(Extracted material begins)

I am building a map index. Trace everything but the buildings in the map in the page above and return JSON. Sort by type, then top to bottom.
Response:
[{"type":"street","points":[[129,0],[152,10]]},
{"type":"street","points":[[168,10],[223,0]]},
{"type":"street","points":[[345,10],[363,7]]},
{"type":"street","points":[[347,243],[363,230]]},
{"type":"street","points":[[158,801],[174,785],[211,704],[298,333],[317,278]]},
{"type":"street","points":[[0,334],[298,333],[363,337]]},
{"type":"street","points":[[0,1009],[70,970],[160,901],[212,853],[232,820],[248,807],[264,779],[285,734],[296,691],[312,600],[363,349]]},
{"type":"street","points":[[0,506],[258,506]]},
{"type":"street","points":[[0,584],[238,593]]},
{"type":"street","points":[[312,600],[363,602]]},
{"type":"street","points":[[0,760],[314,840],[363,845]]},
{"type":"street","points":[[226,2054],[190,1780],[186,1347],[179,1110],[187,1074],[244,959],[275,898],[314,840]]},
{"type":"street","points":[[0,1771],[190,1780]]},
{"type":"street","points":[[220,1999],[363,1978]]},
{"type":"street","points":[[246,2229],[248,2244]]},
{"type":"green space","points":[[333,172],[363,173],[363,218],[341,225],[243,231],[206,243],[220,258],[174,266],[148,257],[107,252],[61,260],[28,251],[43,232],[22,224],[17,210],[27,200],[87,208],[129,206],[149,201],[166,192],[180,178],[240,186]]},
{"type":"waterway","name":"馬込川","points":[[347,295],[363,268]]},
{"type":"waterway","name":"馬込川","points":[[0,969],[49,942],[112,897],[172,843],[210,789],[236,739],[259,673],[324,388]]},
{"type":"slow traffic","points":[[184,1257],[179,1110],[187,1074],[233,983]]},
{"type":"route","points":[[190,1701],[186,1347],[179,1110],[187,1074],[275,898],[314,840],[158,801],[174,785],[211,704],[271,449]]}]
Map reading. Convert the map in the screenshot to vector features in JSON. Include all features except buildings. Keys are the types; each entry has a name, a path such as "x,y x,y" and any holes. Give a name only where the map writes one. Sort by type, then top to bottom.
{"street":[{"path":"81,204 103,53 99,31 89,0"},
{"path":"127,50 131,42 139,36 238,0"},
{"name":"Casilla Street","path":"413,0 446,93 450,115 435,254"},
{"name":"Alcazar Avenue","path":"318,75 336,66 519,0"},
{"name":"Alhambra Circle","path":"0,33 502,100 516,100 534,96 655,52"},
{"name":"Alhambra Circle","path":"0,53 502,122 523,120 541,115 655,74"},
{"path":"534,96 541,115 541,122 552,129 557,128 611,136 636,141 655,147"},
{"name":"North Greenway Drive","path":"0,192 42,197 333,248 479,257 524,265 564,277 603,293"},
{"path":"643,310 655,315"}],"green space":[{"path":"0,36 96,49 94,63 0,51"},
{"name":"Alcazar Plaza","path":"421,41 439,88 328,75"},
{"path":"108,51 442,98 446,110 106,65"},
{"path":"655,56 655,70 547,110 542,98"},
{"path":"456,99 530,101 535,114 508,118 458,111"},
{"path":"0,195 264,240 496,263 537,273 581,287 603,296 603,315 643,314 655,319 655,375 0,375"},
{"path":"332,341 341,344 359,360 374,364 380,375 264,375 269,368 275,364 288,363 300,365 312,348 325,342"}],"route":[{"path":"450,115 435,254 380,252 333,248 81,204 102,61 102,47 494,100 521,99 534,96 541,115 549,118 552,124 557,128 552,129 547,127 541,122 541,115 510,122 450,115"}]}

(Extracted material ends)

> What you have to do
From the records above, pull out each line that has "space".

> Result of the exercise
{"type":"green space","points":[[333,172],[363,173],[363,218],[341,225],[243,231],[206,243],[220,258],[174,266],[148,257],[107,252],[61,260],[28,251],[43,232],[22,224],[17,210],[27,200],[87,208],[129,206],[149,201],[166,192],[180,178],[240,186]]},
{"path":"643,310 655,315"}],"green space":[{"path":"0,36 96,49 94,63 0,51"},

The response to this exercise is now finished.